One factor hurting CIT is its distressed credit rating. It is now considered a double-C, a sure sign CIT is deeply distressed, said Stu Rossmiller, director of fixed-income research at MEMBERS Capital. CIT has about $10 billion in debt that comes due next year, he added.
"It's a junk bond company. It's very difficult for a junk bond company when you're a financial services company," said Rossmiller, who pointed out that CUNA Mutual does not own any CIT debt. "If CIT finds a way to survive, they will have to dramatically shrink their operations."
Larger companies with household names may have an easier time finding financing. Microsoft Corp. confirmed it recently terminated its vendor financing relationship with CIT. Signed in 2006 and kicked off in France and Switzerland, the agreement was supposed to be a five-year global relationship. Because they are not as financially sophisticated or have billions of dollars in financials, it's the smaller businesses that may feel the sting more from a potential CIT bankruptcy.

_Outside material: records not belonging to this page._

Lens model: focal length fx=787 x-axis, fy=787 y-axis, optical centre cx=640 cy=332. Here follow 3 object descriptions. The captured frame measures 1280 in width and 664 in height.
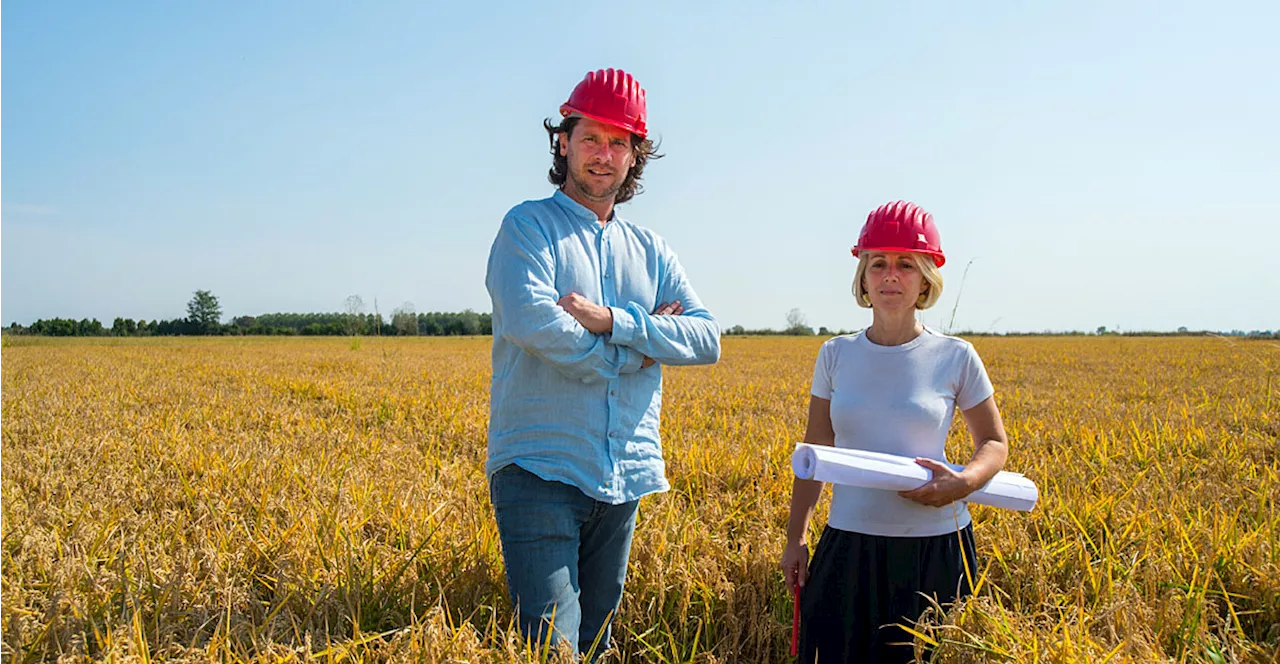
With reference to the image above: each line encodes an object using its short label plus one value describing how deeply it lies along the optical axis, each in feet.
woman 7.20
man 6.90
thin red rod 7.84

"We're talking Granny's quilt shop," Rossmiller said. "It wouldn't be unusual to see these types of businesses turn to credit unions. Their lifeblood is having lines of credits. Credit unions should be prepared to welcome them."
While the $97 million Shoreline Credit Union is watching CIT, more of its focus is on competing with regional banks, said Kenneth Beine, president/CEO of the Two Rivers, Wis.-based cooperative.

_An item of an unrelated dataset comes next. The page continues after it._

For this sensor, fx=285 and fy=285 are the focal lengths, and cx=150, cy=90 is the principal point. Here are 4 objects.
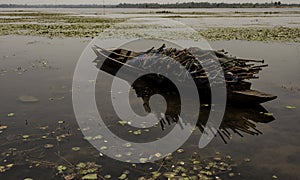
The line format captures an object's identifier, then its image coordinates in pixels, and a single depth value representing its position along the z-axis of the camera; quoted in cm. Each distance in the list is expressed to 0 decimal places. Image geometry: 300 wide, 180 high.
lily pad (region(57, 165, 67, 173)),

"As banks started to pull back on credit last year, that ended up driving some people to credit unions. I suppose the same thing could happen here," Beine said. "If they are a bank holding company, I suspect they will have to find someone to buy the originations and service those portfolios."
Shoreline has an amicable relationship with some area banks. One referred the credit union to a local private high school. And Shoreline has sent loan applicants to banks that it deemed too big for the cooperative to handle, Beine said. Lending activity is also up in large part due to the SBA temporarily offering a 90% guarantee on certain loans and the elimination of some fees. The SBA loans now account for nearly $3 million of its $13 million business loan portfolio.
CIT's accounts receivables and lines of credit are much more complex than commercial real estate loans, said Larry Middleman, president/CEO of business lending CUSO CU Business Group LLC. Credit unions not familiar with CIT inner workings will have to come up to speed on how its vendor financing and leasing agreements work. The loan monitoring process is complicated and the different pricing models can be a challenge given that "we in the industry are not used to pricing aggressively."
"The collateral is a moving target, meaning, accounting gets moved down and around. That will be the challenge for credit unions," Middleman said. "The expertise and resources will be needed to monitor these types of loans. But it's certainly an opportunity for credit unions."
With CUSOs and credit unions experiencing a surge in more frequent and larger requests for working lines of credit (Middleman said the number of seven-figure lines are on the rise at CUBG), the demand could grow as businesses worried about finding liquidity seek out alternative lenders.
"Credit unions are now mentioned in The Wall Street Journal as options. Several years ago, you would not have seen that," Middleman said. "Our presence is being built up."